[Record set Boundary: Start]
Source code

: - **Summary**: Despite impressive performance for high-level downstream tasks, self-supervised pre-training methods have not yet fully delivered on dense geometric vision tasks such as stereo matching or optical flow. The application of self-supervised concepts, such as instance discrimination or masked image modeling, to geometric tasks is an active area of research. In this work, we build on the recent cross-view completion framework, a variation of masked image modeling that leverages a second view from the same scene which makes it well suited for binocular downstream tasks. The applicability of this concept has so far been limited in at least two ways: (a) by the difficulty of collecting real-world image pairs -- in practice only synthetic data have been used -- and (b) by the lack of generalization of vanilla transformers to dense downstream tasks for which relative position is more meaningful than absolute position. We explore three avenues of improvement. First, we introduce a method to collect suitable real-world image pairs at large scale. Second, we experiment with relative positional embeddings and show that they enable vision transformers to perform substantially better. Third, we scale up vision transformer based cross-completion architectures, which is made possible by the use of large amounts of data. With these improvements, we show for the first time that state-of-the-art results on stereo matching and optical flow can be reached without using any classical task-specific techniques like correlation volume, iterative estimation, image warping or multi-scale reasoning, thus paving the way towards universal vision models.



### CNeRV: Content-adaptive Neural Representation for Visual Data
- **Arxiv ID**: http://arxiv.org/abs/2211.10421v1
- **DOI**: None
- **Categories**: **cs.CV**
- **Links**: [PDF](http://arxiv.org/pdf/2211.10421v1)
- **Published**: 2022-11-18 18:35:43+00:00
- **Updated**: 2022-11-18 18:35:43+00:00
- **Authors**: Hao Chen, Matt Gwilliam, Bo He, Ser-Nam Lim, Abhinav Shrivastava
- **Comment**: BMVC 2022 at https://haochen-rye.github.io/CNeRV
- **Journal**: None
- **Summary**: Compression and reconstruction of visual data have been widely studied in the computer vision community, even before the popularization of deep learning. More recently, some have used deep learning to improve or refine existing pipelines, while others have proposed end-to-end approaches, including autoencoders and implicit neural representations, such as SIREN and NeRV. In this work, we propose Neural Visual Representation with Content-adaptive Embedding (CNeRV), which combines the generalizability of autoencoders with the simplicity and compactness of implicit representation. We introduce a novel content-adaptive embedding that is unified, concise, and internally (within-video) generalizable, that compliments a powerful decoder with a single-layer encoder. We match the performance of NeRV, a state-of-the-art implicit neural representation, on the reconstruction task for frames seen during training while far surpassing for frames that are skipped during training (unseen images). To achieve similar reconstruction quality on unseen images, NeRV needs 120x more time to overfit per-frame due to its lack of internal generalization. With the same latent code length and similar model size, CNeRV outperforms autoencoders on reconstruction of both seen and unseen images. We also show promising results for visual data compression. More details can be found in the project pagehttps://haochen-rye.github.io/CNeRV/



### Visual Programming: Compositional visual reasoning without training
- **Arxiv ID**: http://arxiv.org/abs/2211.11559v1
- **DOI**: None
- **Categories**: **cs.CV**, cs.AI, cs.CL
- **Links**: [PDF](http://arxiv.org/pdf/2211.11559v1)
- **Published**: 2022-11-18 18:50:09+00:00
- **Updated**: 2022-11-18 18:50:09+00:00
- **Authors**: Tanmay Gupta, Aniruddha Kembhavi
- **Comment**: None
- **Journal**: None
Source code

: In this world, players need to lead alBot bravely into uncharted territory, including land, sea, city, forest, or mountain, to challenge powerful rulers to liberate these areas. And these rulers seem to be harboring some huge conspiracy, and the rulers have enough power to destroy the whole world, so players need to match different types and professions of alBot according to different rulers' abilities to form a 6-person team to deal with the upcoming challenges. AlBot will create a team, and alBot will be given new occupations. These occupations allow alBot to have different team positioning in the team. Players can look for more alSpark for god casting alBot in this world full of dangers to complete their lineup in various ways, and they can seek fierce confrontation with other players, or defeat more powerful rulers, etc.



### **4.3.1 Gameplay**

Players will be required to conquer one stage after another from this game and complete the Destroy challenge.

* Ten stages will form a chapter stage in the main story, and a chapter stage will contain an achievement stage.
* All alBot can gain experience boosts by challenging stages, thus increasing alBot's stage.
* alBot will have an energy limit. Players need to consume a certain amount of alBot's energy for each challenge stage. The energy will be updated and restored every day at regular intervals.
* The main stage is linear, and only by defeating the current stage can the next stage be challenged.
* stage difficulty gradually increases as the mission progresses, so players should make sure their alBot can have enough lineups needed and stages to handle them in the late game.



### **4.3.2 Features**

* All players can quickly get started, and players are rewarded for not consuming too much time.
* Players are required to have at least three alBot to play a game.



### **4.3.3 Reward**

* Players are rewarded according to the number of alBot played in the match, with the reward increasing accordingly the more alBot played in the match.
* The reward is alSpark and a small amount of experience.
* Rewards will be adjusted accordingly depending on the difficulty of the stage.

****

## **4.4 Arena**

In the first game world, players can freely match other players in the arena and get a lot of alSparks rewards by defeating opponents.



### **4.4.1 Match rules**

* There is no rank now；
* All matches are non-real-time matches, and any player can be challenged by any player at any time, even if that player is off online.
[Record set Boundary: End]
[Record set Boundary: Start]
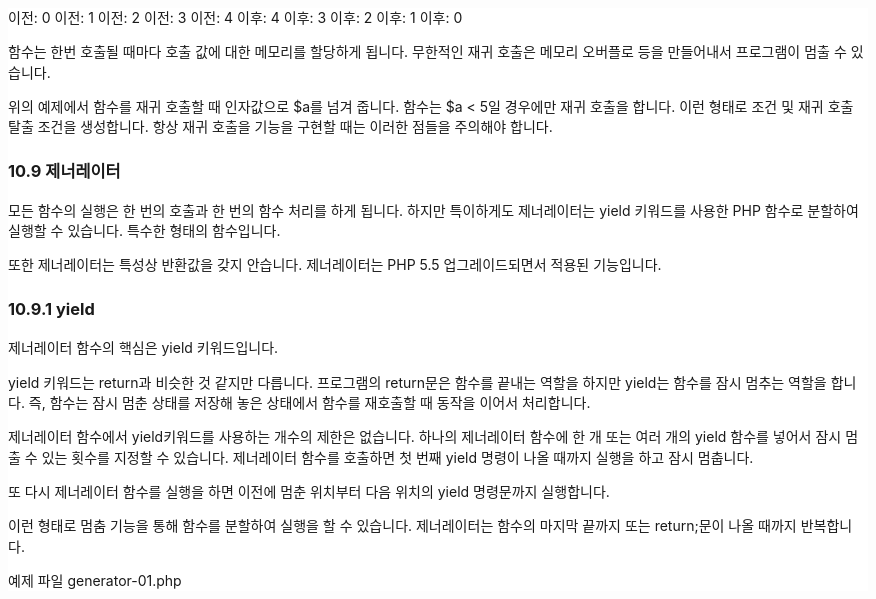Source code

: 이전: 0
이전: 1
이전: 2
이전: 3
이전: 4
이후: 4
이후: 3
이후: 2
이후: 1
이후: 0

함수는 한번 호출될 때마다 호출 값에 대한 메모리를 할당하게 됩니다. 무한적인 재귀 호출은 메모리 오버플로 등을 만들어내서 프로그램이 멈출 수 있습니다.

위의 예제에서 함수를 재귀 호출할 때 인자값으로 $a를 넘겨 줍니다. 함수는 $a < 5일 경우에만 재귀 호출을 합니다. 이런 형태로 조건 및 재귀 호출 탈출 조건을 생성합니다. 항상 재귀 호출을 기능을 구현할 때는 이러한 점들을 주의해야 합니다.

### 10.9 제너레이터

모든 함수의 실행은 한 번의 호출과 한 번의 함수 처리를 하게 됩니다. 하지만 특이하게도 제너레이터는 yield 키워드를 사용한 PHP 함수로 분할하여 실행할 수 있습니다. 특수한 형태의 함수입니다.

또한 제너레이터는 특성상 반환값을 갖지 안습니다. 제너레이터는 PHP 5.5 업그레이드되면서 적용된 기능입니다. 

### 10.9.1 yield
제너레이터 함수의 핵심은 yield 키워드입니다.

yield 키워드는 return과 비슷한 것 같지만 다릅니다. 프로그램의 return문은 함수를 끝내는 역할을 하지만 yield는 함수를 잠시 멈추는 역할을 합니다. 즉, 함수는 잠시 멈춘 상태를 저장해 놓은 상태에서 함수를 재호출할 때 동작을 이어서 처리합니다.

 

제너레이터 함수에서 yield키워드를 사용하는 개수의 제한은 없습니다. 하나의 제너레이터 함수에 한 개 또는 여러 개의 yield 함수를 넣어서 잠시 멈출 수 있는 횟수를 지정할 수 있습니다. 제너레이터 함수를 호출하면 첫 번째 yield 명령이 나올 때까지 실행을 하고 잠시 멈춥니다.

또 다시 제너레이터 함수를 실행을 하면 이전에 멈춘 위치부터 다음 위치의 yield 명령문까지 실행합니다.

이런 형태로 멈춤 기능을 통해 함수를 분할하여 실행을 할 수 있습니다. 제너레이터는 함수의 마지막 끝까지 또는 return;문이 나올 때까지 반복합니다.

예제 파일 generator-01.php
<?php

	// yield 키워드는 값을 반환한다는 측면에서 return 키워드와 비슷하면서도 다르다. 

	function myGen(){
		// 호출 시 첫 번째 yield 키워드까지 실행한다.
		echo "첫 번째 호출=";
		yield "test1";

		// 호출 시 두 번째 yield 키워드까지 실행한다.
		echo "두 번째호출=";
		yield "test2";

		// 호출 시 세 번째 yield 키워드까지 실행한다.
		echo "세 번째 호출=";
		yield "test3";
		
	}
[Record set Boundary: End]
Starting at the line above that contains "In the first", write out each line exactly until the line that contains "is off online." has been written, and stop there.

In the first game world, players can freely match other players in the arena and get a lot of alSparks rewards by defeating opponents.



### **4.4.1 Match rules**

* There is no rank now；
* All matches are non-real-time matches, and any player can be challenged by any player at any time, even if that player is off online.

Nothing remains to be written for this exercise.